AIM OF THE TASK —
Go through the entries below line by line and count those containing "Liberation"; the answer is that count alone.

————

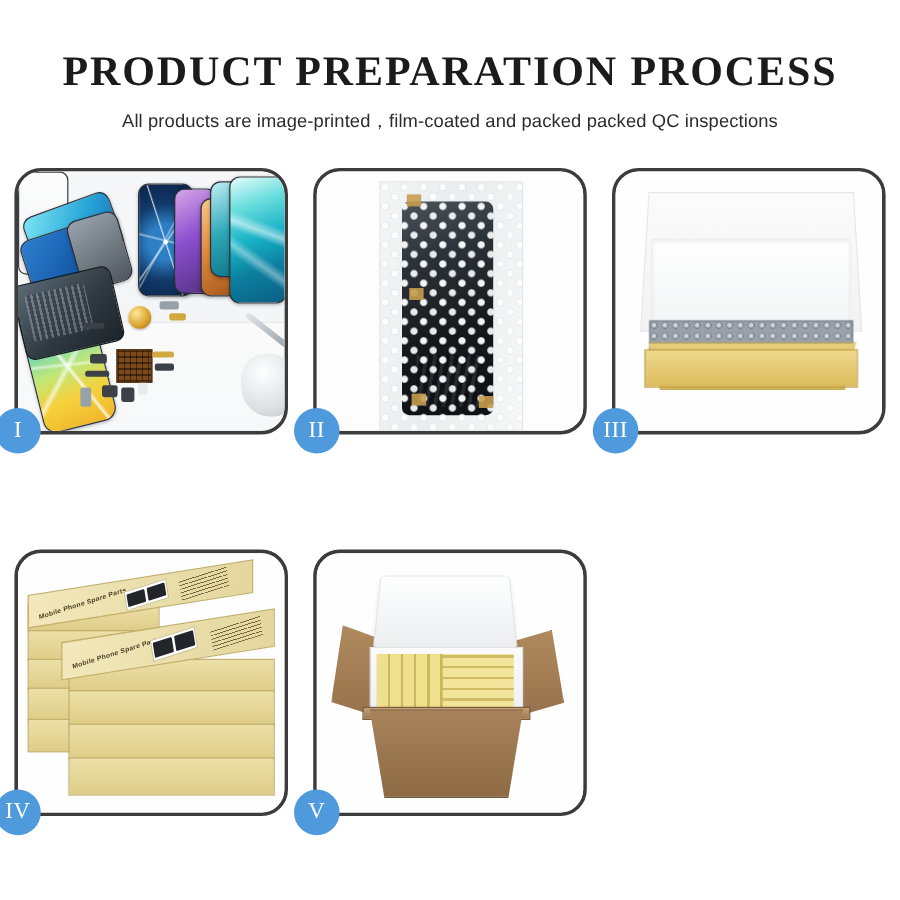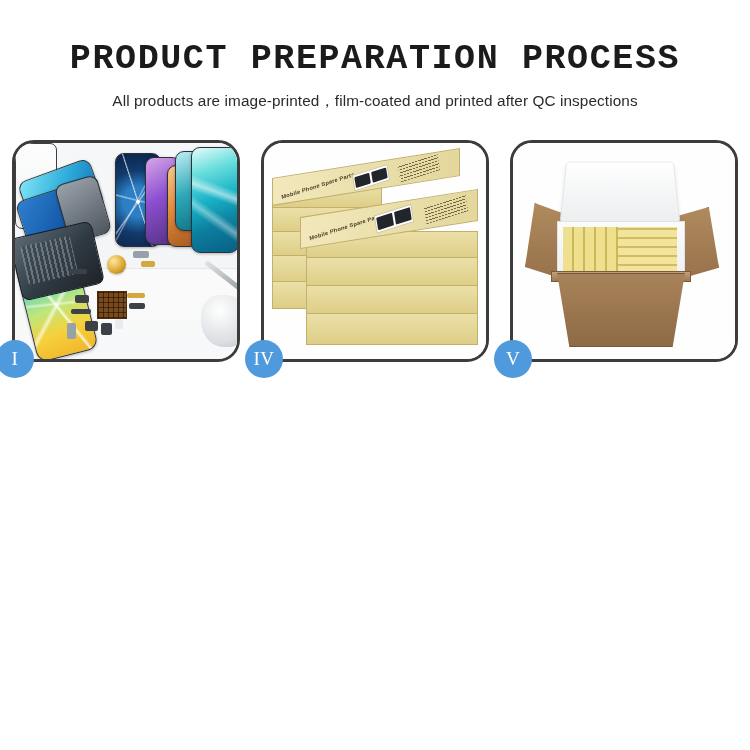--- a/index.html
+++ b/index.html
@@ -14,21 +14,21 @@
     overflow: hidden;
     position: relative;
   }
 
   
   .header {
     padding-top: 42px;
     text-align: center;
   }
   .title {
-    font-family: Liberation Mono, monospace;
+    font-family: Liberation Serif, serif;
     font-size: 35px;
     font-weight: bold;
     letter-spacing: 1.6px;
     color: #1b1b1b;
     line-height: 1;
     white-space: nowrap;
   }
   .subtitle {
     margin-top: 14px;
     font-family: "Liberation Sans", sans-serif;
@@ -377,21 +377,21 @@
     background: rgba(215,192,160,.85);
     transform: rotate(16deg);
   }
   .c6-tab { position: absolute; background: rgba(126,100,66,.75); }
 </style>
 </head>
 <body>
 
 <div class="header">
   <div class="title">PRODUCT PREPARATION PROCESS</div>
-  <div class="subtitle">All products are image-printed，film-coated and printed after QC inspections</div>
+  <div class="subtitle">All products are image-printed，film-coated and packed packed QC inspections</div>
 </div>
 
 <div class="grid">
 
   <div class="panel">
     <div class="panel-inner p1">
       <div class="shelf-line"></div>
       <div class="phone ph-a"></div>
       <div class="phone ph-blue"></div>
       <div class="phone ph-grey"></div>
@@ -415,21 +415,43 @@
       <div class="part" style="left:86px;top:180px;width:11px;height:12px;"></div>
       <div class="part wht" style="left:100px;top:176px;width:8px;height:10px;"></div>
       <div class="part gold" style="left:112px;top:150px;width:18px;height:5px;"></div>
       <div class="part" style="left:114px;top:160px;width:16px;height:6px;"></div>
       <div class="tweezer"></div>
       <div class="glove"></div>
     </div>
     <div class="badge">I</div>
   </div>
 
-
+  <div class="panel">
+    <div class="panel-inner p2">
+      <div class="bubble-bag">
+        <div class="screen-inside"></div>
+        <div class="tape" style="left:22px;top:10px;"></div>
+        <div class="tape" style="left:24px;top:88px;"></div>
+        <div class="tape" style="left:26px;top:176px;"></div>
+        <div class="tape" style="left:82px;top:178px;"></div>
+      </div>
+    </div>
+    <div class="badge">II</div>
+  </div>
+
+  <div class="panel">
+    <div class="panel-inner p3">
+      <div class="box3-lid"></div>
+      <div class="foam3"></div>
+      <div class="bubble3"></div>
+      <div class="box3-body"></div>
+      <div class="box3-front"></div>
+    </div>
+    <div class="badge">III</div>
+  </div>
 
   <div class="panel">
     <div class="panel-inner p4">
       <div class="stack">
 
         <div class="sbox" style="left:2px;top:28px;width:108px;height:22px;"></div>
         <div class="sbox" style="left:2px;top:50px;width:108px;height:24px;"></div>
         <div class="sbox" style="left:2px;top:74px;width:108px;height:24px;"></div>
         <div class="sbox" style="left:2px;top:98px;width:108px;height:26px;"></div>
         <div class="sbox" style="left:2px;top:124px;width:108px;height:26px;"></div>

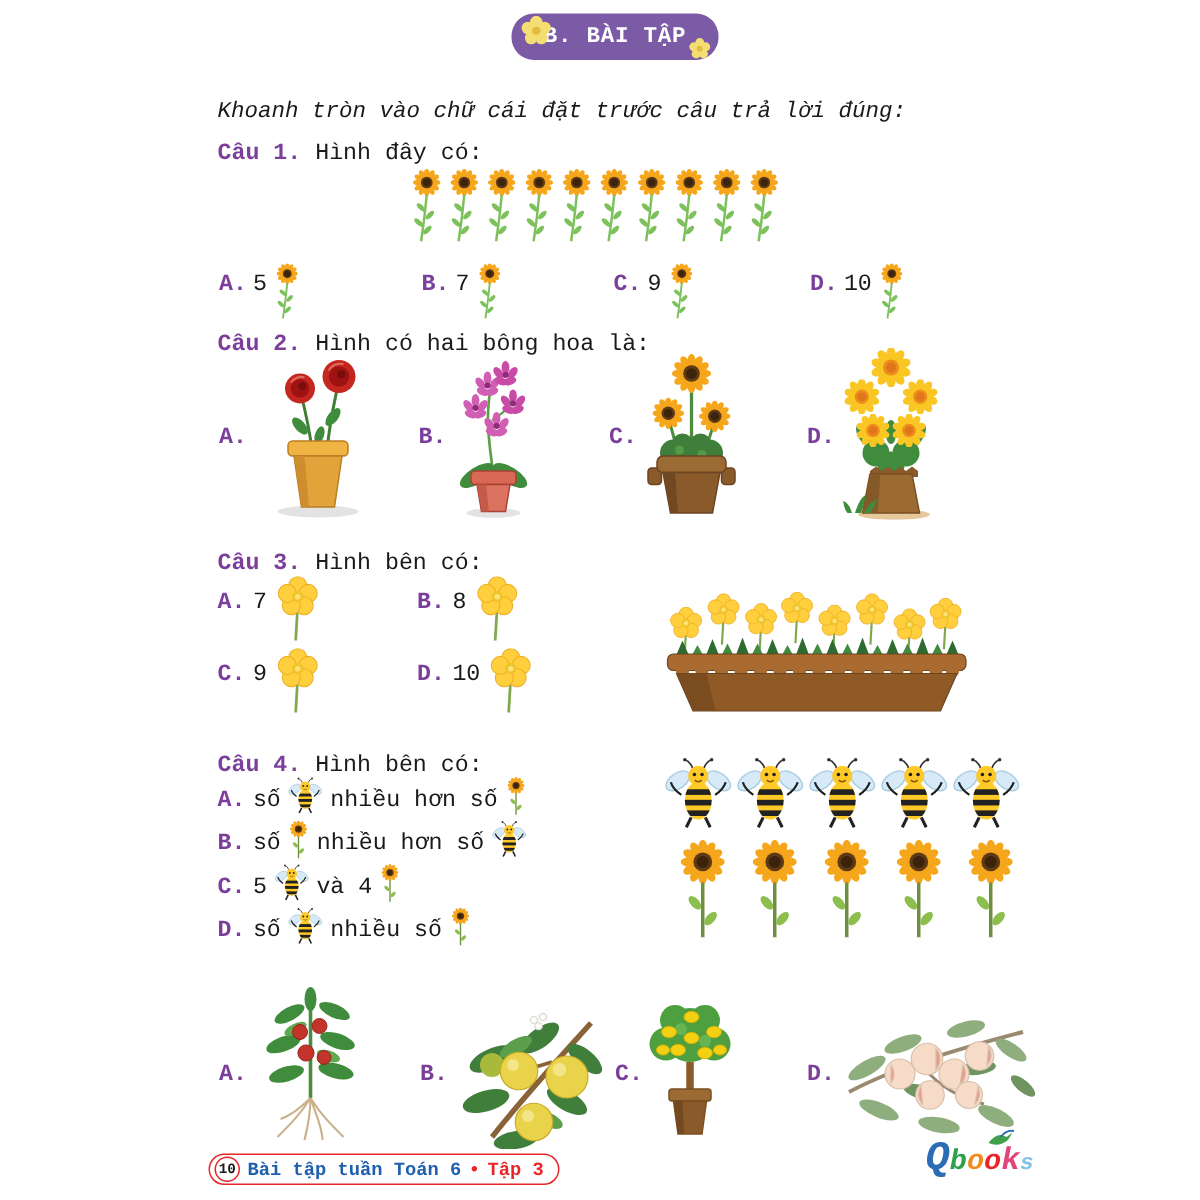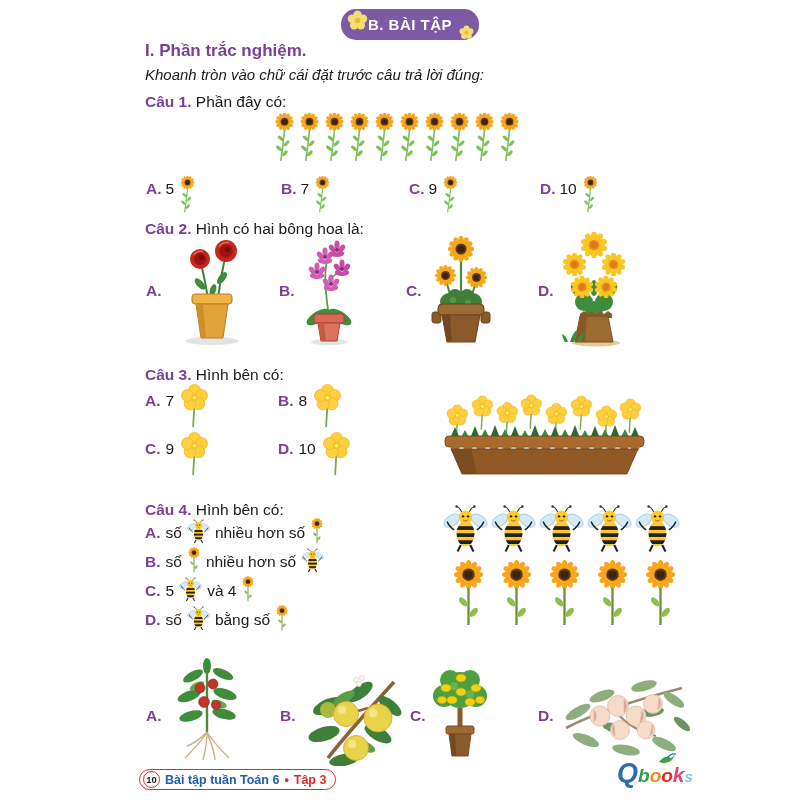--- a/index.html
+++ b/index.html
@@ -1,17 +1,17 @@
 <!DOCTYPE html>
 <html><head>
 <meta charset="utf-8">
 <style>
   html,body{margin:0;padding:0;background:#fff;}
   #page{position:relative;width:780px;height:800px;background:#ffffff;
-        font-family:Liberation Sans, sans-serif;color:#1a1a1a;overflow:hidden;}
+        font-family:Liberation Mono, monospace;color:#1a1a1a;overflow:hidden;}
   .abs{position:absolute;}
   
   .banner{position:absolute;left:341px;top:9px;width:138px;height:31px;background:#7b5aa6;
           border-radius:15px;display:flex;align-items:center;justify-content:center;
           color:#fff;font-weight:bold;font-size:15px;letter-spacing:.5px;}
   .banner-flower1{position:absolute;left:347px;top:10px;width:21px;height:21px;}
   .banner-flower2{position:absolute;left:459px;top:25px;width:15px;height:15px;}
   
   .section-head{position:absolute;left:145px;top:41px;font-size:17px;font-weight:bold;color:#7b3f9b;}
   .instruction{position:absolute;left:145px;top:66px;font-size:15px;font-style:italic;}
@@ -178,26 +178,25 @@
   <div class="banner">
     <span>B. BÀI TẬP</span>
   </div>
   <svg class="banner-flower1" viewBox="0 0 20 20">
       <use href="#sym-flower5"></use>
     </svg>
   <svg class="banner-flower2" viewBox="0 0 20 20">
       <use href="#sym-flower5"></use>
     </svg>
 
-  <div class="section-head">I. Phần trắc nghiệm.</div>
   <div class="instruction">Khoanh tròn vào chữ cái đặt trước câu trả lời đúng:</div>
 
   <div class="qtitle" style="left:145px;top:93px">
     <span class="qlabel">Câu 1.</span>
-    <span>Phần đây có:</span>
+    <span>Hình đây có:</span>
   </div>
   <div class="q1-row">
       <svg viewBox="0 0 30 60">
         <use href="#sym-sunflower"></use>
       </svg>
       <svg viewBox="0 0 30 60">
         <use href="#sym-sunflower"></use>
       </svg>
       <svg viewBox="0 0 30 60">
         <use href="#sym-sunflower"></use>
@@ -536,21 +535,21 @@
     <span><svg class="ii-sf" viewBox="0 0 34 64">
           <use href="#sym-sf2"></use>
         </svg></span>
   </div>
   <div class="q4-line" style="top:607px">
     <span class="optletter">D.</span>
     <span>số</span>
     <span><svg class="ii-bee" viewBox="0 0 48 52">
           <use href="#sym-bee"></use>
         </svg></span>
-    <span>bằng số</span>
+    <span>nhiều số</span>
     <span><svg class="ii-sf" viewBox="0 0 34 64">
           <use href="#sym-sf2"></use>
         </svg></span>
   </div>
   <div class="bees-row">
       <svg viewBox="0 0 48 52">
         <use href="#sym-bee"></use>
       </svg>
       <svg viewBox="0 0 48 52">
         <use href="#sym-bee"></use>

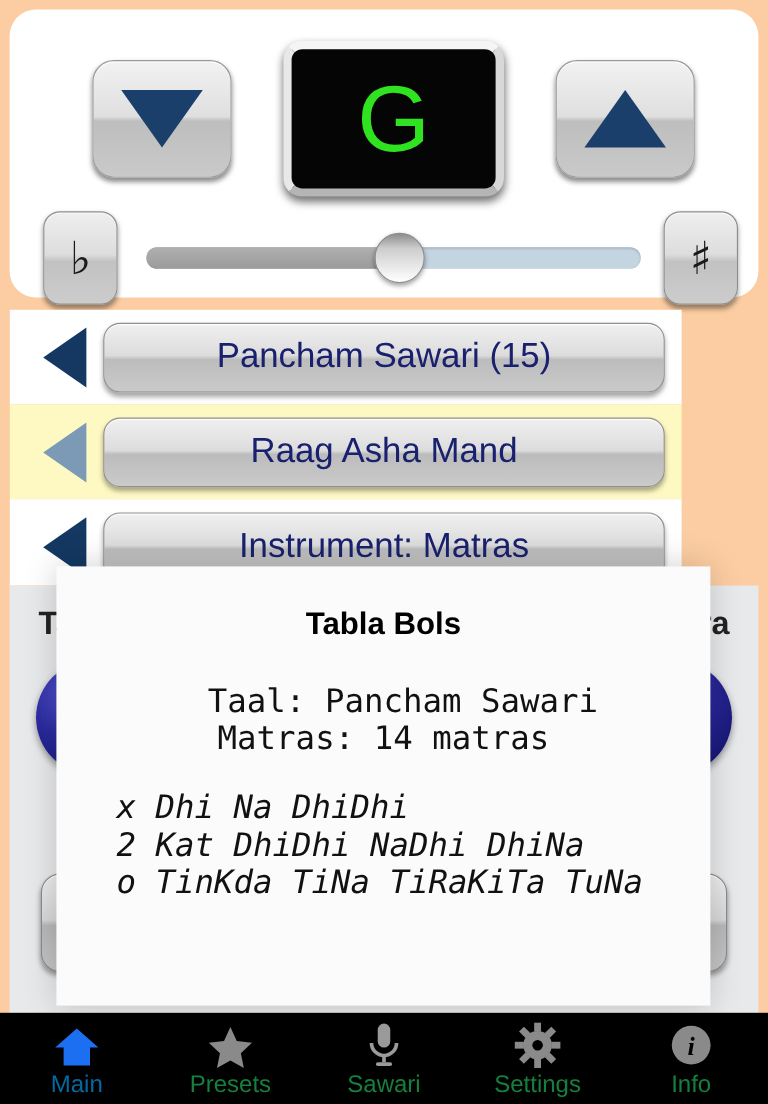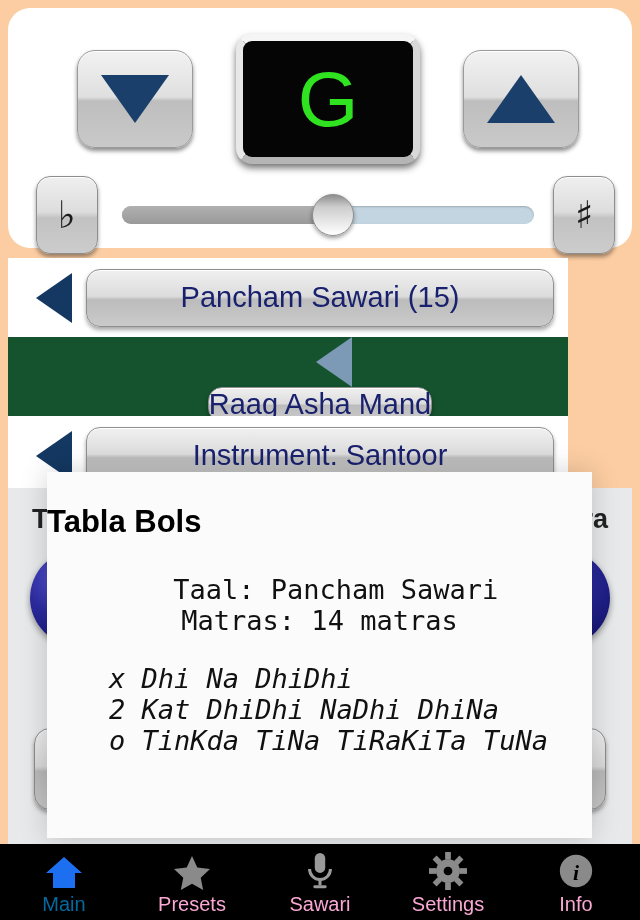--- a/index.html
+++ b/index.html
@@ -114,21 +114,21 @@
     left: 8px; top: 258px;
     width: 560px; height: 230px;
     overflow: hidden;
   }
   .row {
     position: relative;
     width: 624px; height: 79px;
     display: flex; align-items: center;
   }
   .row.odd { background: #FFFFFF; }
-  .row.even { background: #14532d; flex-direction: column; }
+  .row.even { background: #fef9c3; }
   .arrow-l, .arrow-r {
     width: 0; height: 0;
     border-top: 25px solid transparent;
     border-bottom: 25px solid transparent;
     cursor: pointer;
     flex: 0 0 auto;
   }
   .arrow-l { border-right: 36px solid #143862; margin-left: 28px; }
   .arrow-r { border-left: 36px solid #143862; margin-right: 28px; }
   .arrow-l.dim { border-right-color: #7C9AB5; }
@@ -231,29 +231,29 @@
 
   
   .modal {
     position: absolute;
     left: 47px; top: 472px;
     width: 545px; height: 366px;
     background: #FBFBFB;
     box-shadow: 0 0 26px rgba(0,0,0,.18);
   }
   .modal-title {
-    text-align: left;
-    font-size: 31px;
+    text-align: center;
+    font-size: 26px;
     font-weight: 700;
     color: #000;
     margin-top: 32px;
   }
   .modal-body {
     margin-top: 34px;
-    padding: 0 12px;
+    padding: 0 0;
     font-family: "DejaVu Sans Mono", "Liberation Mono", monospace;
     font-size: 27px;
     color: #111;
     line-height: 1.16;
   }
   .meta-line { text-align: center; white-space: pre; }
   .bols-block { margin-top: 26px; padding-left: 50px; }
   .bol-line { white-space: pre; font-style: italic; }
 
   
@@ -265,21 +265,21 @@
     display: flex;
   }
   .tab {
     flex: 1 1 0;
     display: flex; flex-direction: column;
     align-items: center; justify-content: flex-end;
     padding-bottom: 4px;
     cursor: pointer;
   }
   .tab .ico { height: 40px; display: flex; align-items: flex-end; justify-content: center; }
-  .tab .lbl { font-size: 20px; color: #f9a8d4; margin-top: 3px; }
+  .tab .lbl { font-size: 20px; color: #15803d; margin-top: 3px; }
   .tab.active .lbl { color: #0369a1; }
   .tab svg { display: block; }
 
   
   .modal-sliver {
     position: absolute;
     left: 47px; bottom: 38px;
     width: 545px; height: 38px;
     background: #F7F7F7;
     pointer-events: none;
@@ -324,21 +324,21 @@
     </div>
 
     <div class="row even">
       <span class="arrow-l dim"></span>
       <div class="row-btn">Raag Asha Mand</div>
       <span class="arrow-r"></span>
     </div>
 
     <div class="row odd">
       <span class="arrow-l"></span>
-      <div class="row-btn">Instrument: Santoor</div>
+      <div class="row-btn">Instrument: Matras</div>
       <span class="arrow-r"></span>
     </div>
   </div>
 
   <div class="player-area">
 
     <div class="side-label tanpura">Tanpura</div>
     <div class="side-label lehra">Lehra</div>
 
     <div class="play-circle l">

————

SOLUTION TO THIS EXERCISE —
6